In Destroy All Monsters, Minilla, Godzilla, and many other Earth monsters live on a new island called Monsterland. Together, they battle King Ghidorah summoned by Kilaaks at Mount Fuji. They kill Ghidorah and save planet Earth from Kilaaks. After, Minilla and the other monsters return to Monsterland.

In All Monsters Attack, Minilla is bullied by a mutant amphibian monster named Gabara, but Minilla defeats Gabara in teamwork with Godzilla. Minilla appears in Ichiro's dream.

In Godzilla vs. Gigan, Minilla only shows up in the film via stock footage.

===Millennium era (2004)===
After a 34-year absence, Minilla returns in Godzilla: Final Wars. In the film, Minilla accompanies Kenta and Samon Taguchi on an adventure around Japan after he was found by them in Aokigahara during Xillien invasion. During Godzilla battles Xillien-controlled Rodan, Anguirus and King Caesar, he grows about half size of his father. Minilla arrives at ruined Tokyo after Godzilla defeated Keizer Ghidorah and convinced his father to forgive mankind for their sins. In the end, Minilla bids farewell to Kenta, Samon and the Gotengos crew and leaves with Godzilla into the ocean.

===Other appearances===
The children's web-series Godziban has Minilla and Little Godzilla (who, in this series, goes by simply 'Little') co-existing as Godzilla's kid brothers, embarking on many misadventures while Godzilla tries to teach them important monster skills.

In Chibi Godzilla Raids Again, a genderbend version of Minilla is depicted as Chibi Godzilla's younger sister and the colossal Godzilla's second child.

== Reception ==
Minilla is often regarded as one of the most hated Godzilla monsters by most of the Godzilla fandom, with some people depicting him as being "ugly", "annoying" and "useless".

==Appearances==
===Films===
- Son of Godzilla (1967)
- Destroy All Monsters (1968)
- All Monsters Attack (1969)
- Godzilla: Final Wars (2004)

===Television===
- Ike!
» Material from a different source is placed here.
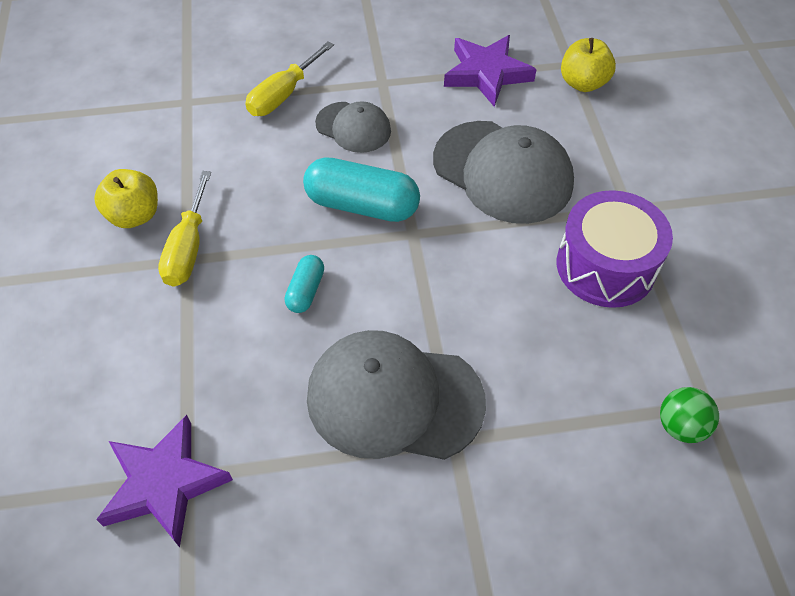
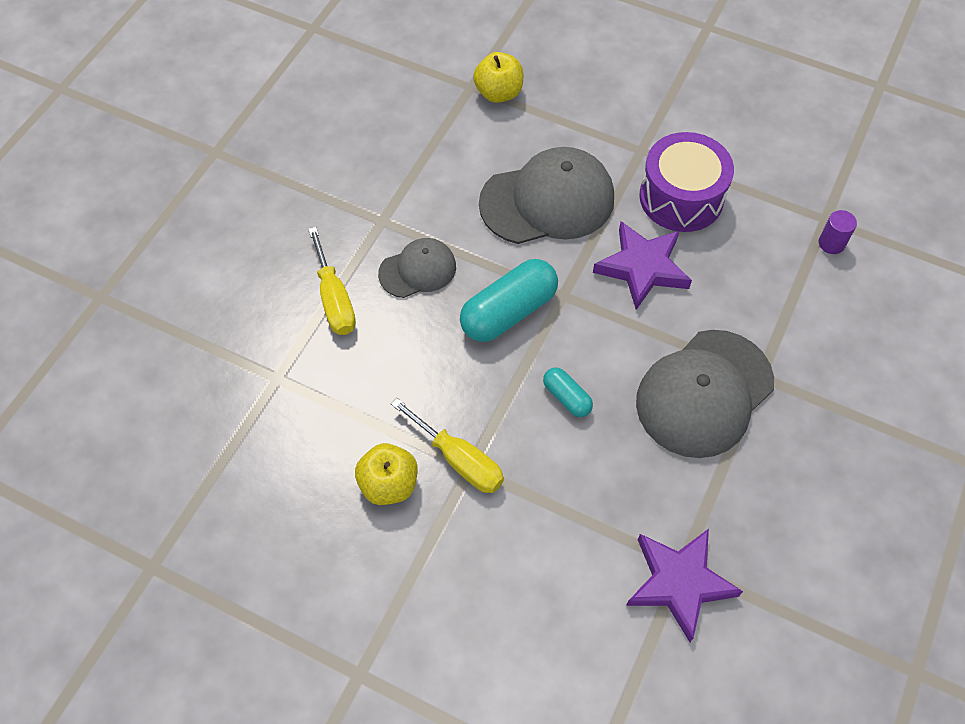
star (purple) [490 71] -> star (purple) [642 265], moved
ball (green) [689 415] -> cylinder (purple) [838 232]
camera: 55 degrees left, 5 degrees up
Greenman (1973–1974)
- Godziban (2019–present)
- Chibi Godzilla Raids Again (2024–present)

===Video games===
- Godzilla / Godzilla-Kun: Kaijuu Daikessen (Game Boy – 1990) – In the game, Minilla is trapped in a large maze. He awaits rescue by Godzilla, the player's character. The only point in which Minilla appears is during the ending sequence.
- Godzilla Trading Battle (PlayStation – 1998)
- Godzilla Generations (Dreamcast – 1998) – A secret character that is unlocked after completing the game with Godzilla-USA, Minilla is the shortest of the playable characters and also the weakest in terms of defense. His speed is average, and his breath weapon, atomic smoke rings, is not very powerful, as several uses are required to defeat even the Super X.
- Godzilla Battle Line (2021)

==Other juvenile Godzillas==
- Godzooky, Godzilla's nephew from the 1978-81 animated television series Godzilla.
- Godzilla Junior (also referred to as Little Godzilla and Baby Godzilla), Godzilla's son from Heisei era, introduced in the 1993 film Godzilla vs. Mechagodzilla II.
- Baby Godzillas and Godzilla, from the 1998 film Godzilla and the 1998–2000 animated television series Godzilla: The Series.
- Chibi Godzilla, colossal Godzilla's son from Chibi Godzilla Raids Again.